REQUIRED TASK.
Quote the passage on the proposed solicitor assessment word for word, starting with "SRA board member" and going on through "Wales were maintained.".

The regulator's director of education and training said the assessment might be modularised to allow candidates more time to complete it.

'There would be two parts to the assessment,' added Brannan. 'There would be a knowledge test and a series of skills tests. The knowledge test would cover the sort of things students study in their law degree, GDL, or LPC. Once they felt they were ready to take that assessment, they could prepare themselves for the test.'

While the skills element would cover exams such as advocacy, research, legal writing, and drafting, it would not, however, be set at the pass level used by LPC providers. Instead the SRA test would assess a candidate's ability on the basis of having already reached the end of their training contract.

'We want to check that candidates could really go out into the real world and do a competent client interview,' remarked Brannan. 'We would expect candidates to have some real life experience of undertaking interviews under supervision, or writing letters, drafting documents, and so on.'

In theory, the new assessment would do away with the current 'tri-partite' stages of academic, professional, and workplace training currently imposed on law students.

'There might be opportunities for those to be integrated,' observed Brannan. 'The LPC elements might be able to be integrated into the law degree. The practical training might be able to be integrated into classroom teaching. That could suit some people better and improve the way law is taught.'

Brannan added: 'I'm always very struck that most law students will learn cases about contract law and three or four years later they might see a contract for the first time and then separately they learn how to sue on a contract. Potentially this gives the opportunity for those elements to be integrated better and potentially education and training to be improved.'

High standards

SRA board member Martin Coleman told SJ that the proposals were about ensuring the high standards expected of solicitors in England and Wales were maintained.

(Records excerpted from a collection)
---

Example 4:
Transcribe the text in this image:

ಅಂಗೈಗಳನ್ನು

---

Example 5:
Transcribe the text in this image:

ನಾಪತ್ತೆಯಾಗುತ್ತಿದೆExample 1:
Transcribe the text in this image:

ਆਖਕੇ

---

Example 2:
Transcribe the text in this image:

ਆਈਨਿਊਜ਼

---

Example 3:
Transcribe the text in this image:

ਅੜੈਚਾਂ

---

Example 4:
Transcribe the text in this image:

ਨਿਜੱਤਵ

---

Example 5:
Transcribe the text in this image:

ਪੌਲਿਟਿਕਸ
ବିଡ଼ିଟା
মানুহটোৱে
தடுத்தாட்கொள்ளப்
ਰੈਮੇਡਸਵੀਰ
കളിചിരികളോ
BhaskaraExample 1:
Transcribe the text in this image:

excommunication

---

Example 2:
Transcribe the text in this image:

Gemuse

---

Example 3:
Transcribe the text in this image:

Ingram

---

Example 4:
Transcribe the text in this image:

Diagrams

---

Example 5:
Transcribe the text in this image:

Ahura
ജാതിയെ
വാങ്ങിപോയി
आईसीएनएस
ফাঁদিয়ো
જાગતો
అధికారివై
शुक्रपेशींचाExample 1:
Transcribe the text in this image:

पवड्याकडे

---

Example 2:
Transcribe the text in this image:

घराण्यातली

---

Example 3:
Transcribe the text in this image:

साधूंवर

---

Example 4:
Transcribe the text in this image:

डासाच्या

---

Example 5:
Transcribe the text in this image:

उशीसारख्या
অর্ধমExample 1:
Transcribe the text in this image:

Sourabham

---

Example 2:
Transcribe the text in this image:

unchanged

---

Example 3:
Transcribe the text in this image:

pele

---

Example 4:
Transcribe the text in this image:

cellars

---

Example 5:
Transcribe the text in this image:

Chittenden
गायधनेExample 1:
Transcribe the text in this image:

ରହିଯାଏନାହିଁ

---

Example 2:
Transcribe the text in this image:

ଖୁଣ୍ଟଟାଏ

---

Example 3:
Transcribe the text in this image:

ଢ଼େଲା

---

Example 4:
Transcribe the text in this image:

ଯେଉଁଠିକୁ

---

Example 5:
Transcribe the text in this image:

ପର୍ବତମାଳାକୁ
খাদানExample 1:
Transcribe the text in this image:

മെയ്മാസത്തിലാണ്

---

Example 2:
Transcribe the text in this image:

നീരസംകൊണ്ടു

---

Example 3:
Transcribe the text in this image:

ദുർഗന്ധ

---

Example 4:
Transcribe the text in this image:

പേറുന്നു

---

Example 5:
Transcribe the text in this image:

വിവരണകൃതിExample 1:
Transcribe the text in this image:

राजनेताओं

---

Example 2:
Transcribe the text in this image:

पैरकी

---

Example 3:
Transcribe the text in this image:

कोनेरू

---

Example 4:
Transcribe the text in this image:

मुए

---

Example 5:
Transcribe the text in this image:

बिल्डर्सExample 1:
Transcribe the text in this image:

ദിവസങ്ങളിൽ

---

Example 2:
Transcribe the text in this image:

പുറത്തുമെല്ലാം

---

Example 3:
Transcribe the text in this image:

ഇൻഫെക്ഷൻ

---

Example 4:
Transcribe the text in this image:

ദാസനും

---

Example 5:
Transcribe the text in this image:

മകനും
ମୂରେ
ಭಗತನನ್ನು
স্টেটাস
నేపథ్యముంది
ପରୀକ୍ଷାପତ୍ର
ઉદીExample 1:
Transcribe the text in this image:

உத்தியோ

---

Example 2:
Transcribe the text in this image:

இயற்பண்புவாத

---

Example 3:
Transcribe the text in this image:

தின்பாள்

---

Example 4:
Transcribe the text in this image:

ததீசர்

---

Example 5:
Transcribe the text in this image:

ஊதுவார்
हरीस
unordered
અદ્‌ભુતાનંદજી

WRITTEN SOLUTION.
SRA board member Martin Coleman told SJ that the proposals were about ensuring the high standards expected of solicitors in England and Wales were maintained.